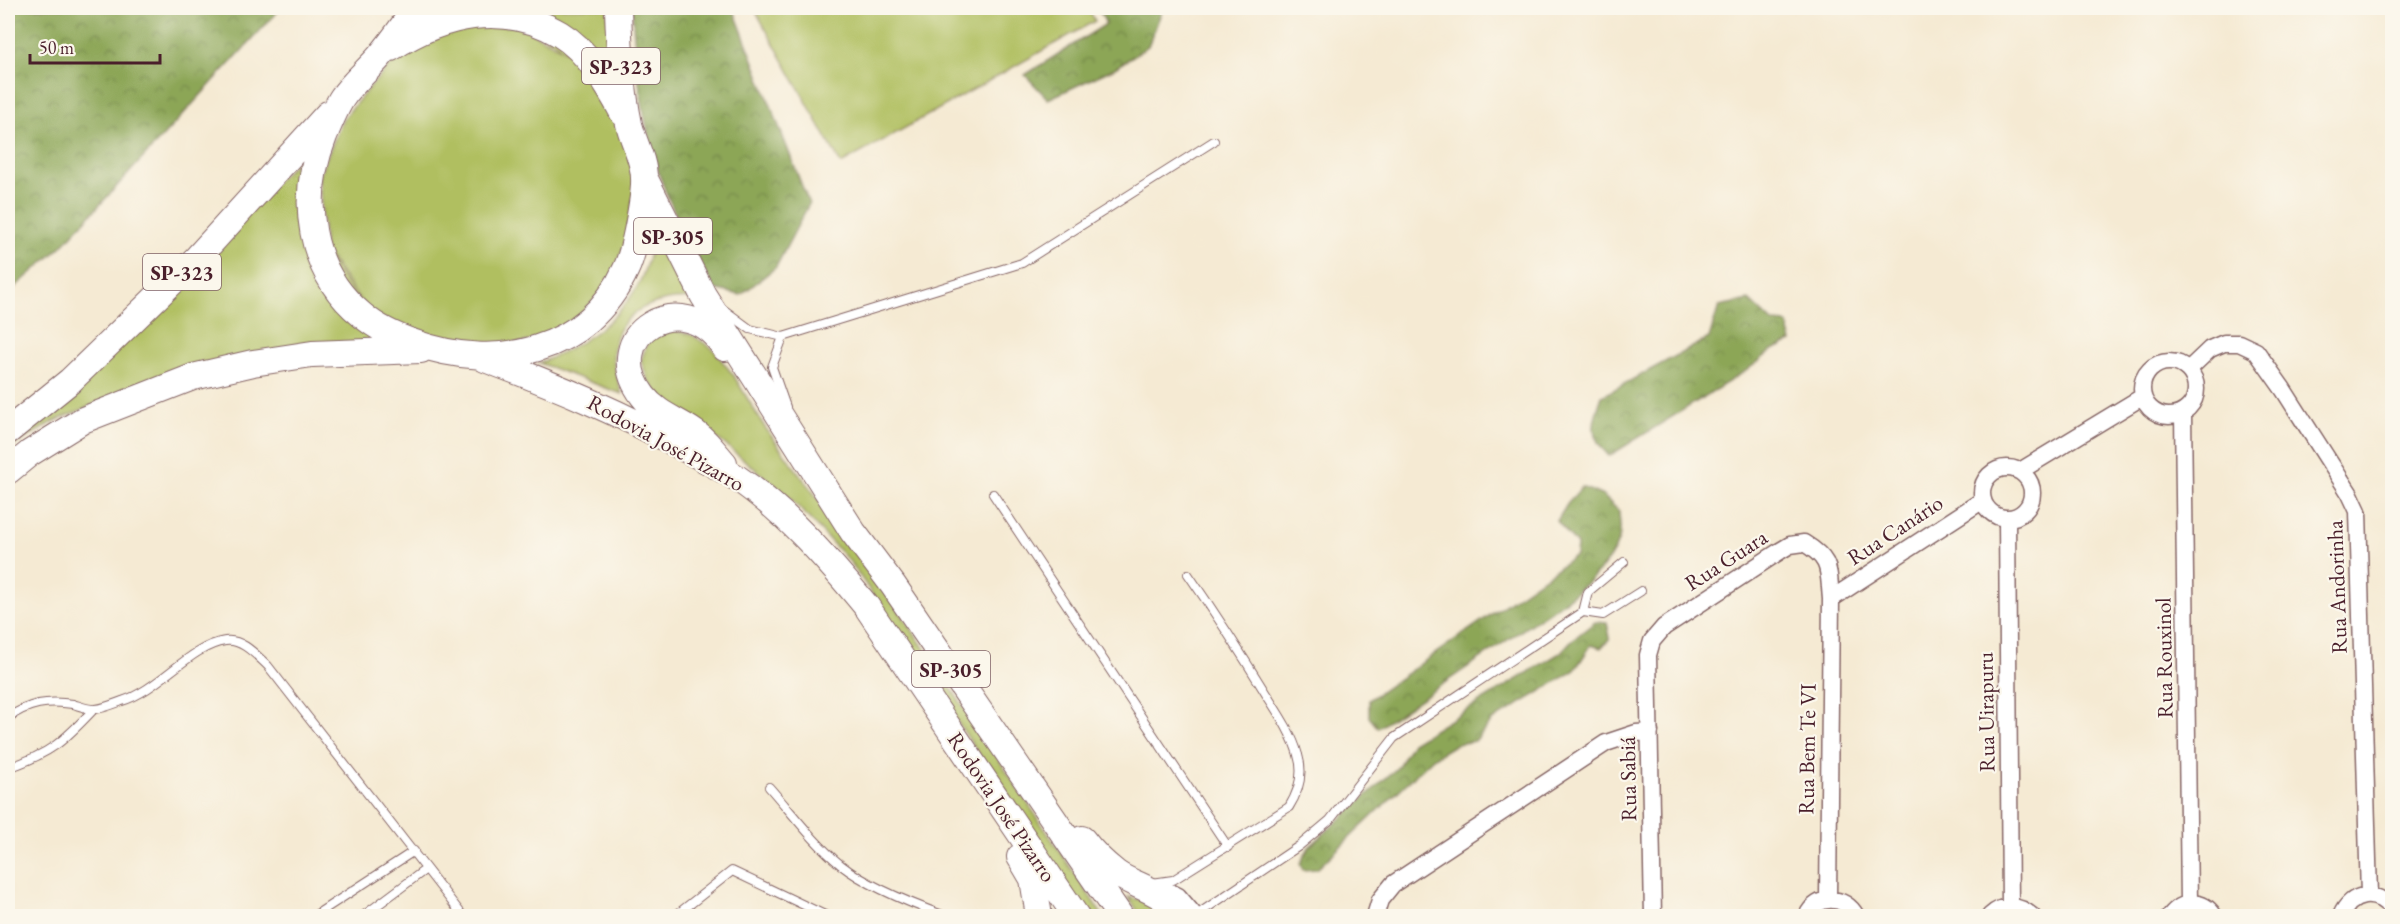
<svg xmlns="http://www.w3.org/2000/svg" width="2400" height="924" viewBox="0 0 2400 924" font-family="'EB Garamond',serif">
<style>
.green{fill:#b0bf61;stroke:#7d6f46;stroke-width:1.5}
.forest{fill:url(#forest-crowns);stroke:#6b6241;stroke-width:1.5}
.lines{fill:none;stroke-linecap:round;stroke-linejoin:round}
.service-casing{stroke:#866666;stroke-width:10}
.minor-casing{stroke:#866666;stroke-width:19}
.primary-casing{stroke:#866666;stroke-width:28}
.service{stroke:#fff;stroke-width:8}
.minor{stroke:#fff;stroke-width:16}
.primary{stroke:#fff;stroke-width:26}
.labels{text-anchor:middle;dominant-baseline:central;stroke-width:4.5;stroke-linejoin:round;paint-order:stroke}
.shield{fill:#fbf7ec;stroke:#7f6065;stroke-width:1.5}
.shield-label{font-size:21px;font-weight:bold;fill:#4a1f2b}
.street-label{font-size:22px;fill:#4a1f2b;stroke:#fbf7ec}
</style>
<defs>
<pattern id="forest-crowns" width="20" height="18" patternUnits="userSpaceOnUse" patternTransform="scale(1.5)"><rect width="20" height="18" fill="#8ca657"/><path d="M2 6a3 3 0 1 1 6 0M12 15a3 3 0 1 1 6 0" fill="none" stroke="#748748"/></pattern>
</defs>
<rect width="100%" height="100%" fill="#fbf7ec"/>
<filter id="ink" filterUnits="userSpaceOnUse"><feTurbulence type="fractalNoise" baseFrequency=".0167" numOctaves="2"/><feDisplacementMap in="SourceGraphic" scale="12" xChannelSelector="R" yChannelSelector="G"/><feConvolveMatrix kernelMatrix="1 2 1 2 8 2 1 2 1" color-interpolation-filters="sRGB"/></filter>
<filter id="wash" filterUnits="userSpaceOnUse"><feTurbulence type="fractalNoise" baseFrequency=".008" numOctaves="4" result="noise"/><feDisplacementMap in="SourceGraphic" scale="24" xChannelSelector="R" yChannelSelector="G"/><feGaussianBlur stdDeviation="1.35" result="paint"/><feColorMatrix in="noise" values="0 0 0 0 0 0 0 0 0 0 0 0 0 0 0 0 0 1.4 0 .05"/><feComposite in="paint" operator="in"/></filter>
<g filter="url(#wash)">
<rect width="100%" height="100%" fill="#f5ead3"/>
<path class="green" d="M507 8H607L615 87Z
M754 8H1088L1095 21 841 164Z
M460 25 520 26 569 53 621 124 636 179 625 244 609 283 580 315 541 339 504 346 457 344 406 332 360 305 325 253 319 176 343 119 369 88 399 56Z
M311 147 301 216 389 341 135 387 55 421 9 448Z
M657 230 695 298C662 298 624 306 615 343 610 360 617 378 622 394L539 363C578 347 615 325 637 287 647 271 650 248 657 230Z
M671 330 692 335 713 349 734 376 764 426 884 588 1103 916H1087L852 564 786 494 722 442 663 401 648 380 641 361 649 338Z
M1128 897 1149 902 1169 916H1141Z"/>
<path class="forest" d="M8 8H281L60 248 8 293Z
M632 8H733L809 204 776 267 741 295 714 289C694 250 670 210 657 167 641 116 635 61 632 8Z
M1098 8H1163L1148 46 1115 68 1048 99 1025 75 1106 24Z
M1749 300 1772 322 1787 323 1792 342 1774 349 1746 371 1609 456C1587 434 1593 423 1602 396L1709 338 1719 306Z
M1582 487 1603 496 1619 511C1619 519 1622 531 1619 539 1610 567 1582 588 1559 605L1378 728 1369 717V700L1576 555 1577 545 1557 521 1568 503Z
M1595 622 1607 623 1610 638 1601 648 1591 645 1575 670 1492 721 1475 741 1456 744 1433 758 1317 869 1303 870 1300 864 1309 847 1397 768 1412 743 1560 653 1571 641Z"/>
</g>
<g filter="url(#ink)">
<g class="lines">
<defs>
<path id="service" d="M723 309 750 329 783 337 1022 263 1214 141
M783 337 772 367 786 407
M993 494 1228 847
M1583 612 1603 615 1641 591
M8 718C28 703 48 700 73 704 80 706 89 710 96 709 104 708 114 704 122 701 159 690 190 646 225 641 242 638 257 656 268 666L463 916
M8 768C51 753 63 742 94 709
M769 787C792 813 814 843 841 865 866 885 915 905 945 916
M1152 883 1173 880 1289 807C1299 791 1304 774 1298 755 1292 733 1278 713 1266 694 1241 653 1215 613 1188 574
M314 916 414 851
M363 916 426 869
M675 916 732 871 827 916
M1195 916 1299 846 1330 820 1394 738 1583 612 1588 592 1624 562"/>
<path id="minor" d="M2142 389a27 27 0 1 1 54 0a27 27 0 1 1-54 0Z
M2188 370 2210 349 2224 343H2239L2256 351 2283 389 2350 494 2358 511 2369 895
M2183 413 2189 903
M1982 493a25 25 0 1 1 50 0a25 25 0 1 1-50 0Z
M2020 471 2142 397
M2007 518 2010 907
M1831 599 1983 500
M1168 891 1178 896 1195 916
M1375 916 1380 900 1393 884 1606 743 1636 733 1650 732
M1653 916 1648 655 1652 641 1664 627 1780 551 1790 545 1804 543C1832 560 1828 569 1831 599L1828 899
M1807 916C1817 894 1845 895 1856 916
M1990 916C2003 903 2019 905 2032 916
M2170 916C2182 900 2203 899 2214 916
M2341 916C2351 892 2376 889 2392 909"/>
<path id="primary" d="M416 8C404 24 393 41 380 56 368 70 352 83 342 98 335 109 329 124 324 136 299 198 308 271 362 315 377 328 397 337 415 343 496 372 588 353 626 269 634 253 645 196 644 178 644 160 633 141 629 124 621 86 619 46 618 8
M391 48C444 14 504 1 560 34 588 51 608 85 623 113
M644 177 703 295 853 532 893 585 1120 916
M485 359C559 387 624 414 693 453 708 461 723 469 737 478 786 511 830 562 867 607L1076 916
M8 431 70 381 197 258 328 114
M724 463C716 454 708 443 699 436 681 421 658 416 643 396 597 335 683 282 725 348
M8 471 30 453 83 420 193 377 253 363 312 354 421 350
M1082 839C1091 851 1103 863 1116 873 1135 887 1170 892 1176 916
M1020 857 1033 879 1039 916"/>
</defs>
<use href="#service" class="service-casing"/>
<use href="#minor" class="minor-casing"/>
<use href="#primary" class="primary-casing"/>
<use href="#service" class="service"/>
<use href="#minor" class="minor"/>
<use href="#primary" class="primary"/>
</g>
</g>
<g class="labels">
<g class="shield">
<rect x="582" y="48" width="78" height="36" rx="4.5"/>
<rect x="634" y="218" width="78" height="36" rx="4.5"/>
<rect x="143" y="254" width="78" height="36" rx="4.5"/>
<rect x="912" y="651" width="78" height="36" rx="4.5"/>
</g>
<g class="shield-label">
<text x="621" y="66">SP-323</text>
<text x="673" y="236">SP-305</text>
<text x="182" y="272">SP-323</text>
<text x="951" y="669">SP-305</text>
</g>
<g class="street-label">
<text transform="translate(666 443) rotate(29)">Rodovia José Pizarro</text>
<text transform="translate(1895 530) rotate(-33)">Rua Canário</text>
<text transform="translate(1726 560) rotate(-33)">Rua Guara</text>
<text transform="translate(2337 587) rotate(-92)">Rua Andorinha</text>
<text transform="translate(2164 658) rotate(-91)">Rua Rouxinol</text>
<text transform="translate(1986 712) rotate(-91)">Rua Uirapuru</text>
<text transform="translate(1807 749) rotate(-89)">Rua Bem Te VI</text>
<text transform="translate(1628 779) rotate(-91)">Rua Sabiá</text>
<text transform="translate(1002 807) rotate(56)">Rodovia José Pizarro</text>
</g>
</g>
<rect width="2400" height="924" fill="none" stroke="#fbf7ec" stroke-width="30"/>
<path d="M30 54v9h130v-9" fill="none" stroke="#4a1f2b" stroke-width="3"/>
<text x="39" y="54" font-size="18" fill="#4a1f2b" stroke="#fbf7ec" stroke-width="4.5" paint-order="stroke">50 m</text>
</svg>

Exercise prompt. Copy only this part of the entries above: the line with "M754 8H1088L1095 21 841 164Z", the line with "M2183 413 2189 903", and the lines between, all exactly as written.

Expected answer.
M754 8H1088L1095 21 841 164Z
M460 25 520 26 569 53 621 124 636 179 625 244 609 283 580 315 541 339 504 346 457 344 406 332 360 305 325 253 319 176 343 119 369 88 399 56Z
M311 147 301 216 389 341 135 387 55 421 9 448Z
M657 230 695 298C662 298 624 306 615 343 610 360 617 378 622 394L539 363C578 347 615 325 637 287 647 271 650 248 657 230Z
M671 330 692 335 713 349 734 376 764 426 884 588 1103 916H1087L852 564 786 494 722 442 663 401 648 380 641 361 649 338Z
M1128 897 1149 902 1169 916H1141Z"/>
<path class="forest" d="M8 8H281L60 248 8 293Z
M632 8H733L809 204 776 267 741 295 714 289C694 250 670 210 657 167 641 116 635 61 632 8Z
M1098 8H1163L1148 46 1115 68 1048 99 1025 75 1106 24Z
M1749 300 1772 322 1787 323 1792 342 1774 349 1746 371 1609 456C1587 434 1593 423 1602 396L1709 338 1719 306Z
M1582 487 1603 496 1619 511C1619 519 1622 531 1619 539 1610 567 1582 588 1559 605L1378 728 1369 717V700L1576 555 1577 545 1557 521 1568 503Z
M1595 622 1607 623 1610 638 1601 648 1591 645 1575 670 1492 721 1475 741 1456 744 1433 758 1317 869 1303 870 1300 864 1309 847 1397 768 1412 743 1560 653 1571 641Z"/>
</g>
<g filter="url(#ink)">
<g class="lines">
<defs>
<path id="service" d="M723 309 750 329 783 337 1022 263 1214 141
M783 337 772 367 786 407
M993 494 1228 847
M1583 612 1603 615 1641 591
M8 718C28 703 48 700 73 704 80 706 89 710 96 709 104 708 114 704 122 701 159 690 190 646 225 641 242 638 257 656 268 666L463 916
M8 768C51 753 63 742 94 709
M769 787C792 813 814 843 841 865 866 885 915 905 945 916
M1152 883 1173 880 1289 807C1299 791 1304 774 1298 755 1292 733 1278 713 1266 694 1241 653 1215 613 1188 574
M314 916 414 851
M363 916 426 869
M675 916 732 871 827 916
M1195 916 1299 846 1330 820 1394 738 1583 612 1588 592 1624 562"/>
<path id="minor" d="M2142 389a27 27 0 1 1 54 0a27 27 0 1 1-54 0Z
M2188 370 2210 349 2224 343H2239L2256 351 2283 389 2350 494 2358 511 2369 895
M2183 413 2189 903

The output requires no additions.